If there was anything unusual about Saturday night for us, it was that I was actually in bed on time. I tend to be a night owl, so really any time I make it to bed before 11 p.m. I feel a sense of accomplishment. Going to sleep at such a relatively (for me) early hour contributed to the fact that when the Kenai Peninsula’s largest earthquake in decades struck in the middle of the night I was already deeply asleep.
The first thing I remember is a loud crash next our bed, followed by the disconcerting realization that the whole house was moving. A few confused seconds later the word “earthquake” blazed through my sleep-addled brain at precisely the same time my wife turned on the light yelled the same thing. By the time we had finally collected our wits enough to race our way downstairs to get our children, the shaking had already subsided. The worst was behind us.
Although we lost just a few vases and half a night’s sleep, we are aware of other families in our community who lost significantly more, including their homes. While we are thankful that there have been no reports of people being killed or even seriously injured, the quake was definitely one we will be talking about for years to come.
Here in Alaska we have already experienced three noticeable earthquakes, and every time the thing that sticks in my memory is the inherent wrongness of the ground moving. Of course, I’m used to being in vehicles while they move. I’ve had furniture collapse while I sat in it (don’t ask). I have even been in buildings that have briefly shaken as the result of something heavy crashing to the floor. The ground, however, is supposed to be the very standard of stability. If you want to make sure something stays in place, you put it on the ground. The fact that the ground is solid is a given … until it’s not. One of the reasons I find earthquakes so disconcerting is that the one thing that is supposed to be forever stable is, for a terrifying moment, moving. Earthquakes are a blunt reminder of how unreliable even the ground beneath our feet can be.
While some of us experience only a handful geologic earthquakes throughout our lifetimes, we all experience emotional and spiritual earthquakes in other areas of our lives. They are those times when the things we trusted and took for granted are suddenly shaken or even yanked out from under us. It can be the loss of a job, the collapse of a financial portfolio, or the catastrophic breakdown of a family car. It can be the breaking of a longtime relationship, the loss of a loved one, or even that phone call from the doctor with the report we’ve been dreading.
In the Gospel of Matthew Chapter 24, Jesus was answering his disciples’ questions regarding signs of the end of the world. In the midst of His many apocalyptic descriptions, He made this reassurance in verse 35: “Heaven and earth will pass away, but my words will never pass away.” He was reminding them (and us) that when the inevitable earthquakes shake through our lives, we do have a foundation to stand on that will be forever reliable, even outliving the existence of this planet itself. God’s words, his Kingdom, his grace, and his love for us, and our eternity with him are secured forever the moment we become a part of his family through Jesus.

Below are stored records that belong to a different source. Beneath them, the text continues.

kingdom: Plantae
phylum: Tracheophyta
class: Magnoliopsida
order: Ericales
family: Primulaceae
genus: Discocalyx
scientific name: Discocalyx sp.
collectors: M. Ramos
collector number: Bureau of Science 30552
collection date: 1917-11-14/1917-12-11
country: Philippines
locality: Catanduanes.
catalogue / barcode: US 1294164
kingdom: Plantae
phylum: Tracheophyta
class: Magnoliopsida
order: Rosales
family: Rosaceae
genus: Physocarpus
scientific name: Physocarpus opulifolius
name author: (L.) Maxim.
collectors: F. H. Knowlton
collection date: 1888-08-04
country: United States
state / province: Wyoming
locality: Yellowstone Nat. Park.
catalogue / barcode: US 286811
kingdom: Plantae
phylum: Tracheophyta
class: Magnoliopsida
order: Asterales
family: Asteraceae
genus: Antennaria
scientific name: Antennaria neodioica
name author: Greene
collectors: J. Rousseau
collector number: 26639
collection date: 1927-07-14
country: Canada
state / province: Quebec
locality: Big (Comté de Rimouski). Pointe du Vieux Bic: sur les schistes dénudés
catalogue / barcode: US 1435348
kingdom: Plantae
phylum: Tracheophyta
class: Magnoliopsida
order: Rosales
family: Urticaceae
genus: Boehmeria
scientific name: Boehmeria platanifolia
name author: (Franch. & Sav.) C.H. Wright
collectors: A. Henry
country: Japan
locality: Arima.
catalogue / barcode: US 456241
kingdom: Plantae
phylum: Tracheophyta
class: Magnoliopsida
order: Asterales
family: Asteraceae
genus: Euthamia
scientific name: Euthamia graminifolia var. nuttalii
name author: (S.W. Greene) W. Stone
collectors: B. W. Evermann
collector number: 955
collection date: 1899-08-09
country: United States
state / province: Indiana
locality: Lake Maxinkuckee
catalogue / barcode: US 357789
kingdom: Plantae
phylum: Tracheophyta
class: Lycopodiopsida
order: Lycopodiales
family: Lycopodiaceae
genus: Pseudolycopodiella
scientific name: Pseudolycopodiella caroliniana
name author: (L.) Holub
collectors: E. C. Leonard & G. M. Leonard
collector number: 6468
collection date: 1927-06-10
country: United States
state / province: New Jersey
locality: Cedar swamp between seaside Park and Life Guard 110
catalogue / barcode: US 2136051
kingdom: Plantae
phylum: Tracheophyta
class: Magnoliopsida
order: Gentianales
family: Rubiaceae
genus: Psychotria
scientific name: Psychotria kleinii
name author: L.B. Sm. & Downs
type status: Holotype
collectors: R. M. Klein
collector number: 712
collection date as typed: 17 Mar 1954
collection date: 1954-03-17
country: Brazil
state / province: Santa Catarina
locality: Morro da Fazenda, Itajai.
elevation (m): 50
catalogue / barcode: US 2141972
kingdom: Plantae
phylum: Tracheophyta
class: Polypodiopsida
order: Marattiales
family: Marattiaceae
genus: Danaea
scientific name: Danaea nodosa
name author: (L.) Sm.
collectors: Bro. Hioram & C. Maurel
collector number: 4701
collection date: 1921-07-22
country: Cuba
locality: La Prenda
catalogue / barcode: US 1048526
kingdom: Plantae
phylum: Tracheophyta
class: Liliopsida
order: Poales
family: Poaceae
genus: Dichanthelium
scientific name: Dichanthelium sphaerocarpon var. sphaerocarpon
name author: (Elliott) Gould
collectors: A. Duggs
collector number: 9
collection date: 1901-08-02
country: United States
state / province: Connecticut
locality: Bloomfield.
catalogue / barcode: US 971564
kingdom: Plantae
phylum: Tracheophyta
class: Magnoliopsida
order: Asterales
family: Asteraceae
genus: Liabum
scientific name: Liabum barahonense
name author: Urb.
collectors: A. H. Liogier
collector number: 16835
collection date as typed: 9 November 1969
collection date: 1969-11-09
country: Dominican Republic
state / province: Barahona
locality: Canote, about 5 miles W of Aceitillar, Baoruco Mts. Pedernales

Earthquakes will come, both physical and metaphorical, and almost always they will be terrifying. They won’t be without pain and loss, but in Christ’s reassurances they are never hopeless. We can always know that our pain will never outpace our promise. As the Apostle Paul puts it so eloquently in Romans 8:18: “I consider that our present sufferings are not worth comparing with the glory that will be revealed in us.”
When all other foundations shift in your life, may you be encouraged to know that there are some things will never shake, and those are the only things that will carry you through.